Luminescent Zn(II) Coordination Polymers for Highly Selective Sensing of Cr(III) and Cr(VI) in Water

Three photoluminescent zinc coordination polymers (CPs), {[Zn2(tpeb)2(2,5-tdc)­(2,5-Htdc)2]·2H2O}n (1), {[Zn2(tpeb)2(1,4-ndc)­(1,4-Hndc)2]·2.6H2O}n (2), and {[Zn2(tpeb)2(2,3-ndc)2]·H2O}n (3) (tpeb = 1,3,5-tri-4-pyridyl-1,2-ethenylbenzene, 2,5-tdc = 2,5-thiophenedicarboxylic acid, 1,4-ndc = 1,4-naphthalenedicarboxylic acid, and 2,3-ndc = 2,3-naphthalenedicarboxylic acid) were prepared from reactions of Zn­(NO3)2·6H2O with tpeb and 2,5-H2tdc, 1,4-H2ndc, or 2,3-H2ndc under solvothermal conditions.
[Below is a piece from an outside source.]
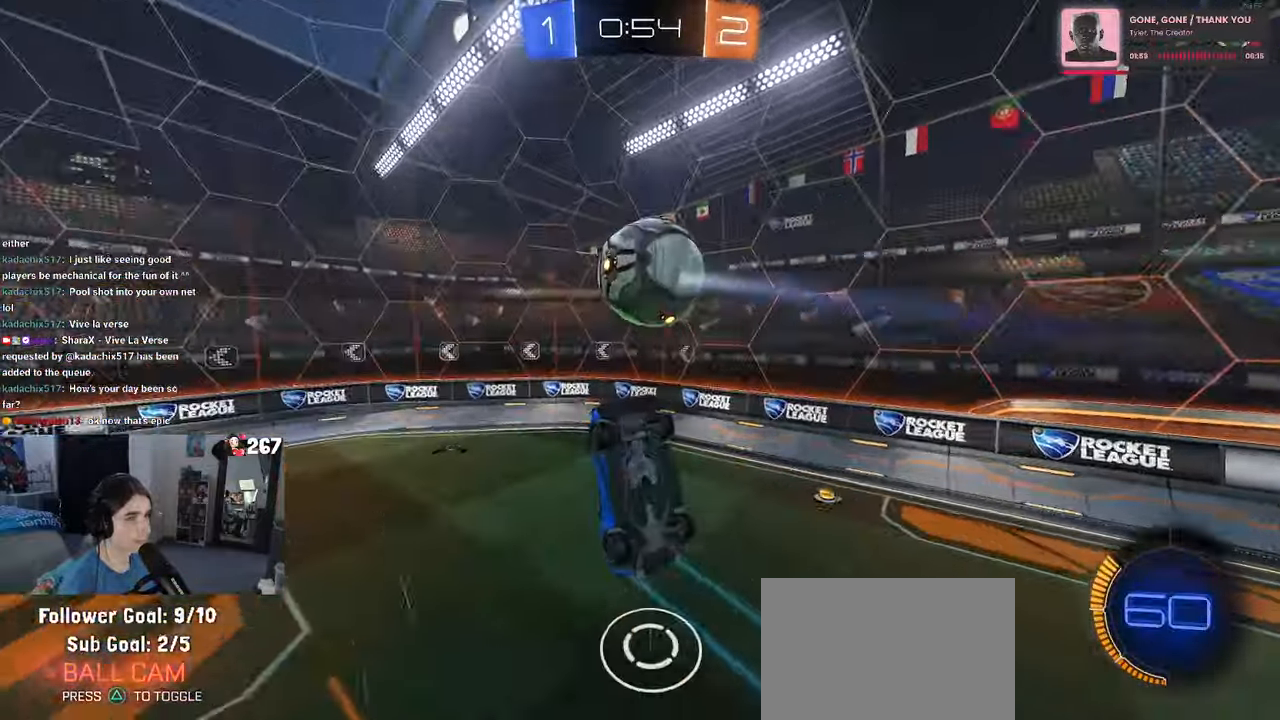
{"dt_ms": 500, "buttons": [], "left_stick": "down-right", "right_stick": "center", "events": [[84, "R1", "down"], [284, "L1", "up"], [317, "left_stick", "down-right"], [334, "R1", "up"]]}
Compound 1 has a two-dimensional (2D) grid-like network formed from bridging 1D [Zn­(tpeb)]n chains via 2,5-tdc dianions. 2 and 3 possess similar one-dimensional (1D) double-chain structures derived from bridging the [Zn­(tpeb)]n chains via pairs of 1,4-ndc or 2,3-ndc ligands. The solid-state, visible emission by 1–3 was quenched by Cr3+, CrO42–, and Cr2O72– ions in water with detection limits by the most responsive complex 3 of 0.88 ppb for Cr3+ and 2.623 ppb for Cr2O72– (pH = 3) or 1.734 ppb for CrO42– (pH = 12). These values are well below the permissible limits set by the USEPA and European Union and the lowest so far reported for any bi/trifunctional CPs sensors. The mechanism of Cr3+ luminescence quenching involves irreversible coordination to free pyridyl sites in the CP framework, while the Cr6+ quenching involves reversible overlap of the absorption bands of the analytes with those of the excitation and/or emission bands for 3.